Una brutta pagina della democrazia italiana quella scritta in questi giorni dalla Camera dei Deputati. Una pagina dove per la prima volta nella storia della Repubblica italiana è stato dato l’assenso a una legge che, oltre a colpire le coppie etero che fanno ricorso alla gpa per avere un figlio, ha il palese intento di discriminare la comunità Lgbtqi+ e i suoi figli. Un provvedimento, quello approvato da un ramo del Parlamento, per rendere la Gpa reato universale, cioè potenzialmente perseguibile chi all’estero ricorre alla pratica della gestazione per altri anche se all’interno di quella nazione la prassi non è considerata reato. Oltre ai dubbi sull’incostituzionalità di una tale proposta di legge è il contesto in cui ha passato il vaglio della Camera ad essere inquietante. Mentre l’emergenza climatica ha messo in ginocchio alcune regioni del territorio italiano, ferendo la popolazione e chiedendo a tutti coloro che indossano una divisa dedizione e spirito di sacrificio per prestare il necessario soccorso a tutti, la priorità del Parlamento è stata pugnalare alle spalle i diritti civili e tutta la comunità Lgbtqi+ compreso chi per lavoro indossa una divisa. E’ una china che dobbiamo fermare. La legge sulla gpa ora dovrà essere passare al vaglio del Senato, faremo sentire la nostra voce. Tutte le forze positive della comunità devono unirsi per opporsi al becero tentativo di ridurci in silenzio e per una reale difesa della nostra Carta Costituzionale dei suoi valori democratici di inclusività e pluralismo.
Quanto successo a Chieti lo scorso 24 giugno, dove alcunə facinorosi hanno cercato ripetutamente di intimidire il corteo dell’Abruzzo Pride 2023, va condannato immediatamente da tutta la società civile, senza se e senza ma. Insulti, sputi e minacce da parte di un manipolo di ragazzə che se la sono presa soprattutto con le Famiglie Arcobaleno “ree” di rivendicare il proprio diritto di esistere. I tentativi di infiltrarsi all’interno del corteo sono stati fortunatamente respinti dalle forze di polizia in servizio a tutela dei manifestanti e del diritto di ciascun cittadinə di manifestare sancito dalla Costituzione. Rimane lo sconcerto per gli insulti, la violenza verbale e le minacce alle famiglie, in piazza con i figli piccoli, tanto che per evitare eventuali escalation o rischiare aggressioni fisiche, la polizia ha scortato alcunə di loro alle auto a fine manifestazione. Un brutto episodio, evidentemente, figlio del clima d’odio che alcune forze politiche cavalcano cercando di creare divisioni insanabili tra la popolazione invece di promuovere la convivenza civile e democratica. Polis Aperta, in quanto associazione di appartenenti a Forze di Polizia e Forze Armate, che hanno giurato di difendere la Carta Costituzionale e i suoi valori, sarà sempre al fianco di tutte le forze inclusive e pluralistiche della società che promuovono l’ordinamento democratico e la crescita della coscienza civile del Paese.

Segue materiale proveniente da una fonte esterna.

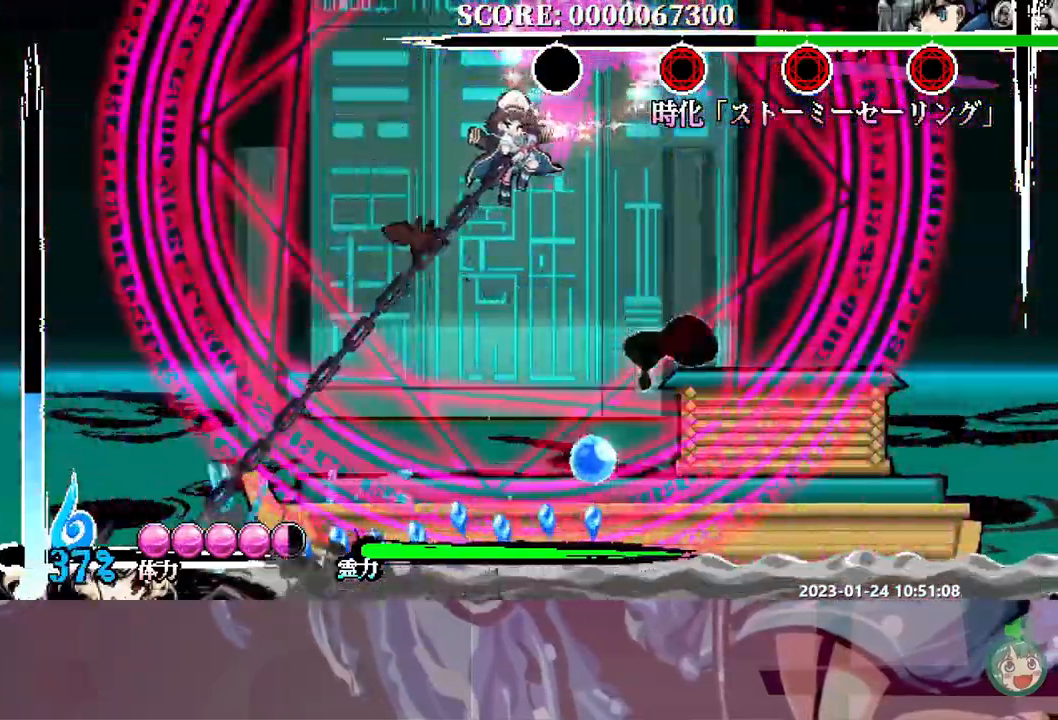
{"buttons": ["Y"], "events": [[233, "B", "up"], [250, "DPAD_UP", "up"], [367, "Y", "down"], [433, "Y", "up"], [483, "Y", "down"]]}
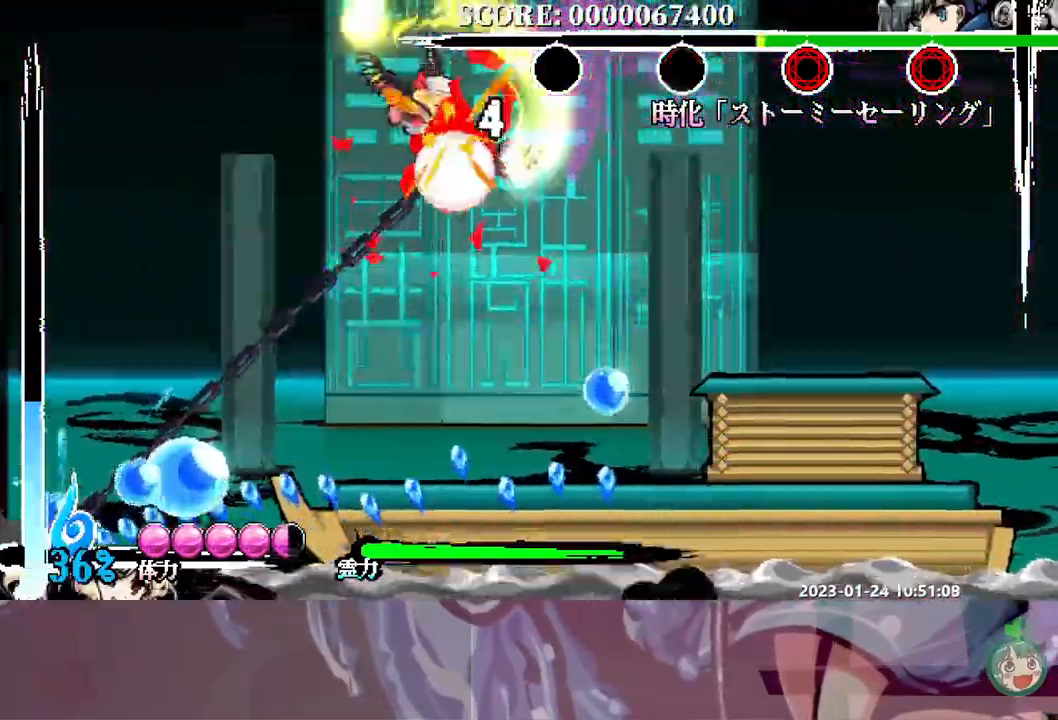
{"buttons": ["DPAD_RIGHT"], "events": [[50, "Y", "up"], [133, "Y", "down"], [200, "Y", "up"], [267, "Y", "down"], [367, "Y", "up"], [417, "DPAD_RIGHT", "down"], [417, "Y", "down"], [500, "Y", "up"]]}
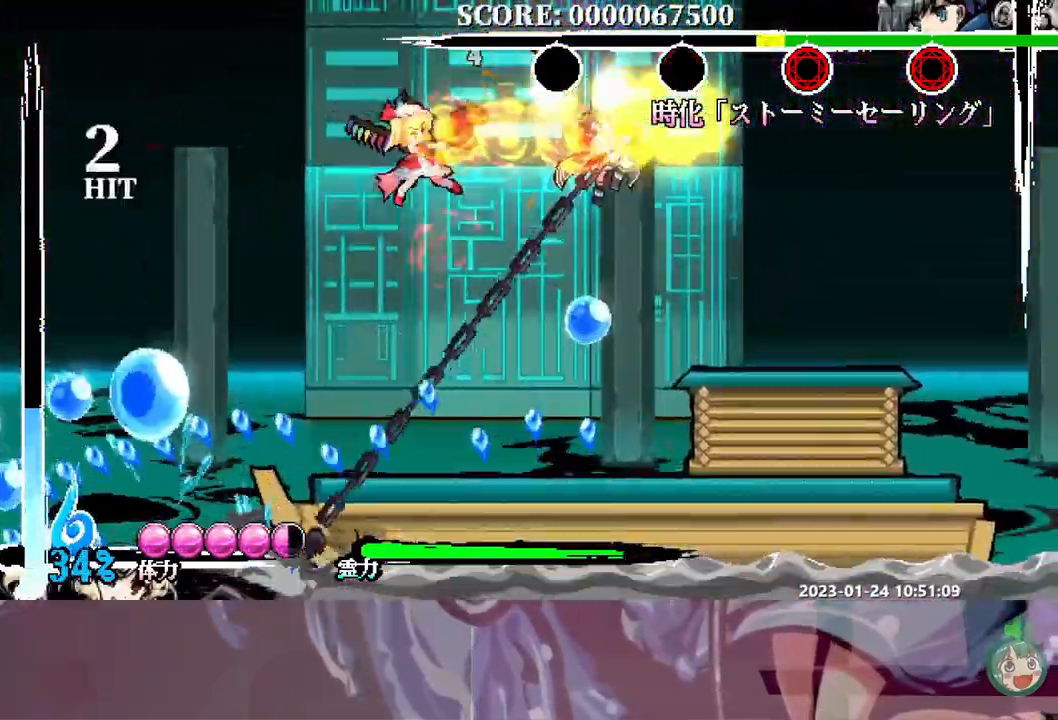
{"buttons": ["DPAD_RIGHT"], "events": [[67, "Y", "down"], [150, "Y", "up"], [233, "Y", "down"], [317, "Y", "up"], [383, "Y", "down"], [450, "Y", "up"]]}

L’inquietante vicenda di Padova, dove la procura ha deciso si impugnare 33 atti di nascita di famiglie omogenitoriali cancellando di fatto il diritto di ogni bambino ad avere legalmente due genitori, non è solo una brutta pagina nella storia del nostro Paese, getta un’ombra sul futuro di tutta la società: perché si è scelto di individuare un nemico, stigmatizzando le famiglie che non corrispondono al paradigma eternormativo della società. Una scelta che ferisce gli adulti ma che punisce soprattutto i bambini, il futuro della nostra società. Ragazzə derubatə del diritto fondamentale alla famiglia da quello Stato che invece dovrebbe garantire “l’interesse superiore del minore. Invece assistiamo, ormai quotidianamente, a un clima sempre più discriminante nei confronti della comunità Lgbtqia+ utilizzata, assieme ai migranti e agli ultimi della società, come strumento di distrazione di massa dai veri problemi del Paese, dall’immobilismo legislativo alla difficoltà socioeconomiche dell’attuale momento storico.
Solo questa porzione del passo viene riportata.